**Exercise:** Give back, word for word, the lines in the listing below from the one holding "Assume a horizontal FOV of 60.1°." down to the one holding "3) corn cob (436,82,569,137)", both ends included.

**Excerpted records:**
- Opening Delimiter -

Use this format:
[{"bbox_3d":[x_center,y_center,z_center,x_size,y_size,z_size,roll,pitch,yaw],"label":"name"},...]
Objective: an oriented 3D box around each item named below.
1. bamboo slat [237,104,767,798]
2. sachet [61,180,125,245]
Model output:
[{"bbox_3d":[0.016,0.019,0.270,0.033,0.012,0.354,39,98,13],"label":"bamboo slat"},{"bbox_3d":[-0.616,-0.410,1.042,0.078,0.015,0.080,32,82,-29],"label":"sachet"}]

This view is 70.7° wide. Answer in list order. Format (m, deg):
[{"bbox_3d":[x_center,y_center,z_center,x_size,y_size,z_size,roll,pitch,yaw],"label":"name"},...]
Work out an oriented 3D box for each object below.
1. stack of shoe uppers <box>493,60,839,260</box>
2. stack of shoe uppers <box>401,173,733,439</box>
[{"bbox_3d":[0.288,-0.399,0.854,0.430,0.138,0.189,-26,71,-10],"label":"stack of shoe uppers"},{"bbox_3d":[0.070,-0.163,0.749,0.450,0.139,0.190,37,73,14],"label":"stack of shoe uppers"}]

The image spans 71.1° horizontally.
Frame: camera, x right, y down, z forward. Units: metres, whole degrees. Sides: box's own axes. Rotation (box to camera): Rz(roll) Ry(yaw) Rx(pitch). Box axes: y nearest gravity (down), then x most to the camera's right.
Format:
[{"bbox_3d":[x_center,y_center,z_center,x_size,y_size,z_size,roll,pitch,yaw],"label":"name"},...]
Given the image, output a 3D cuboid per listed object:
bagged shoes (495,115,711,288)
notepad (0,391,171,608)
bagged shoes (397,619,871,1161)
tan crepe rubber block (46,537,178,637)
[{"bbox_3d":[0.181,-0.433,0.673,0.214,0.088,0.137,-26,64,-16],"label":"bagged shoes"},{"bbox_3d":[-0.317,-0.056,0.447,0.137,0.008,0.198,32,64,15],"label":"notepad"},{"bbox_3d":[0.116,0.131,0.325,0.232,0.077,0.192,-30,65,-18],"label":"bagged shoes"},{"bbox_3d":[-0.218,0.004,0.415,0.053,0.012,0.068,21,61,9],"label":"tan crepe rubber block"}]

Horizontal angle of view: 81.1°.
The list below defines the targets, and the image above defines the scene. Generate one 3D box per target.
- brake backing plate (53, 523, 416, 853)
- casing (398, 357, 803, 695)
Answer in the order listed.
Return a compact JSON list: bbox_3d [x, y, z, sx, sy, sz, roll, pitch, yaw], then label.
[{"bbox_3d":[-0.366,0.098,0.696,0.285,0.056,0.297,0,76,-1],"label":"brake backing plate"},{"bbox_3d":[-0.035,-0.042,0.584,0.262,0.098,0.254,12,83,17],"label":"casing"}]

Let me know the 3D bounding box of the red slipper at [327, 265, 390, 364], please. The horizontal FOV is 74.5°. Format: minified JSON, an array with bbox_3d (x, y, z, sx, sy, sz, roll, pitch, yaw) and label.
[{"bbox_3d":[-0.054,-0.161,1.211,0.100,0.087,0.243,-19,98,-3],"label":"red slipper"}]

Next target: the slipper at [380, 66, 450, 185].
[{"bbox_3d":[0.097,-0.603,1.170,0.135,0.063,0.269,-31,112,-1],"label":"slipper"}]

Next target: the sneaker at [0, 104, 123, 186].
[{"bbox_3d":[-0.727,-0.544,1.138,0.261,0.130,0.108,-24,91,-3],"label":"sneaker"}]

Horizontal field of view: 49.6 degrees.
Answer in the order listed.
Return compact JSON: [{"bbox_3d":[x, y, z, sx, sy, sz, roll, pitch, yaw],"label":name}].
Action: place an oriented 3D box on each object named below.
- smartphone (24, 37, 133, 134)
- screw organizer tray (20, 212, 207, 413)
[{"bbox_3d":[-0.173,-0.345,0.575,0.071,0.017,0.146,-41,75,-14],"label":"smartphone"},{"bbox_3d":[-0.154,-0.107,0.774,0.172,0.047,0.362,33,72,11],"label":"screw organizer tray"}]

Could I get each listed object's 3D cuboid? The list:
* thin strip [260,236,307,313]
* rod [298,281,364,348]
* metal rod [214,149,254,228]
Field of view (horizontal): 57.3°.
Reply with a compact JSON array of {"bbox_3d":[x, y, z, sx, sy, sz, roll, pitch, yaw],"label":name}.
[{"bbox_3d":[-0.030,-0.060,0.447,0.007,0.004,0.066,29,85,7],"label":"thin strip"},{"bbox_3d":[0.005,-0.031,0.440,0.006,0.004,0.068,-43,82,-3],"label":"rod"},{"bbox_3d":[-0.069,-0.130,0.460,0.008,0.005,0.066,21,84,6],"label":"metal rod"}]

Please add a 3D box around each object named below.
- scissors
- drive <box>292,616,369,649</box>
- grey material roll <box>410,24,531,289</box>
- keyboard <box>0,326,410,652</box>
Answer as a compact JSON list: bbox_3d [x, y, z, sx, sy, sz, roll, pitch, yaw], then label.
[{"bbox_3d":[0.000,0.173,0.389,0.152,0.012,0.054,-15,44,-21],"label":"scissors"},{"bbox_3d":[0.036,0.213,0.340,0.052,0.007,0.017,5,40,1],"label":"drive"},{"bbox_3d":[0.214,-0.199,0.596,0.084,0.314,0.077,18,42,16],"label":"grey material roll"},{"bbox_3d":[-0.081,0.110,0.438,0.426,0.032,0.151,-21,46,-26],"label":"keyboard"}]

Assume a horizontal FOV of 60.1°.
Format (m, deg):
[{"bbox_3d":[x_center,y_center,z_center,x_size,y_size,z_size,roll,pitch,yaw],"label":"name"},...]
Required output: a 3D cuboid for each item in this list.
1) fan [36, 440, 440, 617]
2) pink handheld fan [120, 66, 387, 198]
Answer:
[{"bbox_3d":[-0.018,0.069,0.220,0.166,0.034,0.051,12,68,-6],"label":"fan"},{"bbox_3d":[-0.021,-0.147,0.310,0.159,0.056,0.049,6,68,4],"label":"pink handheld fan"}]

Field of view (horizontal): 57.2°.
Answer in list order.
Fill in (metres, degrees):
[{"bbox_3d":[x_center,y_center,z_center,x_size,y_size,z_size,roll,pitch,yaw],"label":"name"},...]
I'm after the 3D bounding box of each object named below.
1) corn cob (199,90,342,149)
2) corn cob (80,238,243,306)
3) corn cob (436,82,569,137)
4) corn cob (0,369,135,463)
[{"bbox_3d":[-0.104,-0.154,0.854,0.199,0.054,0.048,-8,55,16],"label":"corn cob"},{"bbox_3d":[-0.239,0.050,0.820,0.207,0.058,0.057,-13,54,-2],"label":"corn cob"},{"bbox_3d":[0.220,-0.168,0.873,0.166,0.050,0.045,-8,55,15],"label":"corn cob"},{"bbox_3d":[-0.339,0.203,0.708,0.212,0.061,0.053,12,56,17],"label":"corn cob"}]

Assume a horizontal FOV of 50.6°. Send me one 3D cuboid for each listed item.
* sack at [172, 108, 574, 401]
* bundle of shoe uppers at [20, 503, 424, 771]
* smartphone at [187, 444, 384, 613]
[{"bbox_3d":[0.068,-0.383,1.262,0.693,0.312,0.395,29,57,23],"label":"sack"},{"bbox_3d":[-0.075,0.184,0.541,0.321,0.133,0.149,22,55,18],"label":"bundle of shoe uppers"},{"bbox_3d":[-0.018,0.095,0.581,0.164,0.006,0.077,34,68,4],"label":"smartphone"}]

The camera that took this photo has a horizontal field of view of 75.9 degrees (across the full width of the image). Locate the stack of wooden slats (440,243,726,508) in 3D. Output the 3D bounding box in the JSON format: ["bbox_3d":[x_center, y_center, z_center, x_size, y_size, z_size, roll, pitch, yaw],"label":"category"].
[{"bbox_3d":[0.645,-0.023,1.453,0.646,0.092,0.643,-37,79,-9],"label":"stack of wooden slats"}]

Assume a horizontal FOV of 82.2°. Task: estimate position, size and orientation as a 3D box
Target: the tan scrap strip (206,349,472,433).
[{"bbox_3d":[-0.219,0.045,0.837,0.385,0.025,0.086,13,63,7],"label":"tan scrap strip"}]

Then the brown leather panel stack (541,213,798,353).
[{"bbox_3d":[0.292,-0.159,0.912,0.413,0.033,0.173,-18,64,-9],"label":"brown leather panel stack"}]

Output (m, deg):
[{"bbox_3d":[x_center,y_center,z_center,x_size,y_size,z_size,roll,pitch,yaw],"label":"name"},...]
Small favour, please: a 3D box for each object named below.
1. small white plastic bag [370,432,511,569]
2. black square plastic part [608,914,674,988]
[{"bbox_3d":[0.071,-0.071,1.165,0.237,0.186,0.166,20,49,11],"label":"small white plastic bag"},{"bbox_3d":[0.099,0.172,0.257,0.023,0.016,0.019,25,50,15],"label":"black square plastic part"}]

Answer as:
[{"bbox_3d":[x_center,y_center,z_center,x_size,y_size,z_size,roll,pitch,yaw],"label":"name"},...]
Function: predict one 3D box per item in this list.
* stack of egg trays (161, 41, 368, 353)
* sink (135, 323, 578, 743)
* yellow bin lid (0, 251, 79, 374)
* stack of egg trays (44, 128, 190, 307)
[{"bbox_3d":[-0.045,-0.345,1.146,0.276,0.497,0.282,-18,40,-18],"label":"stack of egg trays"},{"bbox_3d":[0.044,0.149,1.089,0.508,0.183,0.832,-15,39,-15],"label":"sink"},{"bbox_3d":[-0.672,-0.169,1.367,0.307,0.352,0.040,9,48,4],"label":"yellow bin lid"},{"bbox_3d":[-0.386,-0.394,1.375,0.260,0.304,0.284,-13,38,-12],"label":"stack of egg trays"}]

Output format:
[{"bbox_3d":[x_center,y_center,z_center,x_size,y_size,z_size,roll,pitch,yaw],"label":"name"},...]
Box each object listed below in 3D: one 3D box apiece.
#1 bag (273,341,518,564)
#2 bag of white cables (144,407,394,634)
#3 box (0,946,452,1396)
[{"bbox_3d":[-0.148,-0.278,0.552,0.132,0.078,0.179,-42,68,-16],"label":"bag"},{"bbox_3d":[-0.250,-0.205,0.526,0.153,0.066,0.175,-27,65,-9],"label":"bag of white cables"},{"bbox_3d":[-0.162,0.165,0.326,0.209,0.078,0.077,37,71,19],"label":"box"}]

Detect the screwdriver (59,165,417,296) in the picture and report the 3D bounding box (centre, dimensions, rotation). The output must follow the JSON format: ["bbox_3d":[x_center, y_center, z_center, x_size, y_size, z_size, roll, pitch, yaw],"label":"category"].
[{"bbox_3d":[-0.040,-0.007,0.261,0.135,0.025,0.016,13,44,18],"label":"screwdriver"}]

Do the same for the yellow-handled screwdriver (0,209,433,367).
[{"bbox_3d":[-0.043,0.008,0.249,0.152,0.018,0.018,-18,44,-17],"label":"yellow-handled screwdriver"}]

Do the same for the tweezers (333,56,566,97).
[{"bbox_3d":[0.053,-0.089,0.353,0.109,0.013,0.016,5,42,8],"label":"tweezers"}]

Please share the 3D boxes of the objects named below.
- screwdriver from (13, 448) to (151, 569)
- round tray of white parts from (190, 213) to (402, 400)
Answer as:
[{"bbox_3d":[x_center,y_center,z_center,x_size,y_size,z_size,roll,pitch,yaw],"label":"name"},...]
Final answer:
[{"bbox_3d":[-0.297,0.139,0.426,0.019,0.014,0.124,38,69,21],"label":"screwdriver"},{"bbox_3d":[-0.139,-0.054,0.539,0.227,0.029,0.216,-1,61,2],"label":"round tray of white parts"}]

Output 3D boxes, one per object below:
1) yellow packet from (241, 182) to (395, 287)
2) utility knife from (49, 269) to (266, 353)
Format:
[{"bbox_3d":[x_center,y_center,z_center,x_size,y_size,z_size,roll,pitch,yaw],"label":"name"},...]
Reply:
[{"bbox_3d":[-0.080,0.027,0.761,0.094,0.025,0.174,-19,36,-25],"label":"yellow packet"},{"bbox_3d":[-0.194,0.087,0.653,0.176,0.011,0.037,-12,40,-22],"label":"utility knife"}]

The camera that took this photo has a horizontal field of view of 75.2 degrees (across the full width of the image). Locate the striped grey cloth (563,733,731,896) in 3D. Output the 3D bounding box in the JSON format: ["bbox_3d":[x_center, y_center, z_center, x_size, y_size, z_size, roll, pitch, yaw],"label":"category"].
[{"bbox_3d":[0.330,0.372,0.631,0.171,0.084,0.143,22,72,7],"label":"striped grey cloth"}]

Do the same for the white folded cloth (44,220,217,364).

- Closing Delimiter -

**Answer for the task:**
Assume a horizontal FOV of 60.1°.
Format (m, deg):
[{"bbox_3d":[x_center,y_center,z_center,x_size,y_size,z_size,roll,pitch,yaw],"label":"name"},...]
Required output: a 3D cuboid for each item in this list.
1) fan [36, 440, 440, 617]
2) pink handheld fan [120, 66, 387, 198]
Answer:
[{"bbox_3d":[-0.018,0.069,0.220,0.166,0.034,0.051,12,68,-6],"label":"fan"},{"bbox_3d":[-0.021,-0.147,0.310,0.159,0.056,0.049,6,68,4],"label":"pink handheld fan"}]

Field of view (horizontal): 57.2°.
Answer in list order.
Fill in (metres, degrees):
[{"bbox_3d":[x_center,y_center,z_center,x_size,y_size,z_size,roll,pitch,yaw],"label":"name"},...]
I'm after the 3D bounding box of each object named below.
1) corn cob (199,90,342,149)
2) corn cob (80,238,243,306)
3) corn cob (436,82,569,137)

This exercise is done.